=== CONSIGNE ÉCRITE 1 ===
Restituez tel quel le passage de l'entretien qui commence à « Aujourd’hui j’ai trois » et se termine à « (concerts, rencontres, festivals). ».
=== CONSIGNE ÉCRITE 2 ===
Relevez dans l'entretien tous les types d'événements culturels que cite la personne interrogée.

=== EXTRAIT CITÉ ===

Comment est venu le surnom L-Pacifico?
C’est un surnom ironique. Pendant mon enfance et mon adolescence je me bagarrais tout le temps. J’avais le sang chaud. Au début, on m’appelait, Pacific man, ensuite comme j’étais un fan de Oxmo Puccino(je le suis toujours), j’ai pris "L" pour le "El" de mon prénom puis "Pacifico" au lieu de pacifique pour avoir le petit côté latino à l’image de Oxmo Puccino. Et cela a donné L pacifico.

Comment vous êtes venu dans le mouvement  hip-hop?

J’ai toujours été un  fan de cette musique qu’est le rap et de la culture Hip Hop.  Professionnellement, j’ai commencé à jouer du rap dans les émissions radio que j’animais sur la station horizon FM de Bobo Dioulasso (Burkina Faso) depuis 1996. Puis j’ai commencé à rapper à partir de 1999. Dans ma pseudo carrière de rappeur, j’ai eu à participer entre autres: au titre "Sabatirarmix" de l’album NI Allah Sonamade Tata pound, au titre "Botchobaraba" de l’abum Surafin de Amkoullel D’autre part, j’ai été invité par plusieurs autres artistes du Mali et d’ailleurs à poser quelques rimes sur leurs morceaux. C’est le cas notamment de Penzi, des Crazy B de Kayes ou encore Dynamike et M.O.H de la Suisse et du collectif Farrawo etc. Toutefois, cet art pour lequel j’ai beaucoup d’amour et de respect n’a été et n’est toujours qu’un hobby pour moi. Enfin, la fréquentation de Toumani Sangaré (réalisateur du collectif KOURTRAJME) qui produisait des artistes hip hop et réalisait leurs clips, m’a permis de découvrir le hip hop sous un autre angle. Last but not the least, sachez que Amkoullel, une des figures emblématiques du hip hop malien, est mon cousin. Ceci explique donc ma proximité depuis très longtemps avec le mouvement. Et c’est d’ailleurs lui qui m’a présenté ABBA et la plupart des acteurs du hip hop quand j’étais plus jeune.

Qu’est ce que vous faites avec les artistes, les animateurs et autres?
Aujourd’hui j’ai trois types de contacts avec les artistes : la programmation et la réalisation de G21: Je réceptionne et programme leurs clips, m’occupe de leurs actualités à travers des annonces dans G21 et la réalisation de reportages et clips. J’apporte aussi mon concours dans l’organisation d’événements culturels (concerts, rencontres, festivals).

Qui est Abba Samassekou pour vous ?

=== ENTRÉES RÉPERTORIÉES ===
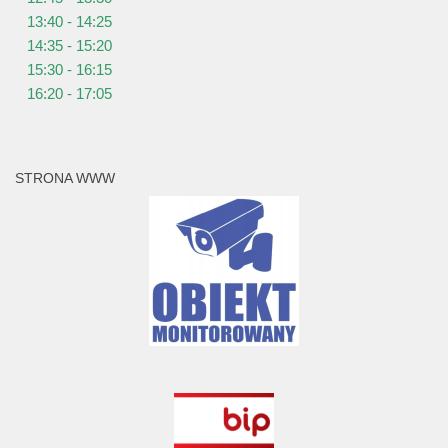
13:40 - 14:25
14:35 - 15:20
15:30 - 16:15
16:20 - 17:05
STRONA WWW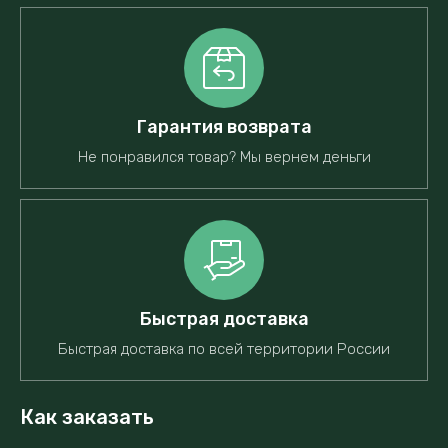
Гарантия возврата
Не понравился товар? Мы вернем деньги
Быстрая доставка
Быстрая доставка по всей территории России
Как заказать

=== RÉPONSE ÉCRITE 1 ===
Aujourd’hui j’ai trois types de contacts avec les artistes : la programmation et la réalisation de G21: Je réceptionne et programme leurs clips, m’occupe de leurs actualités à travers des annonces dans G21 et la réalisation de reportages et clips. J’apporte aussi mon concours dans l’organisation d’événements culturels (concerts, rencontres, festivals).

=== RÉPONSE ÉCRITE 2 ===
Concerts, rencontres, festivals.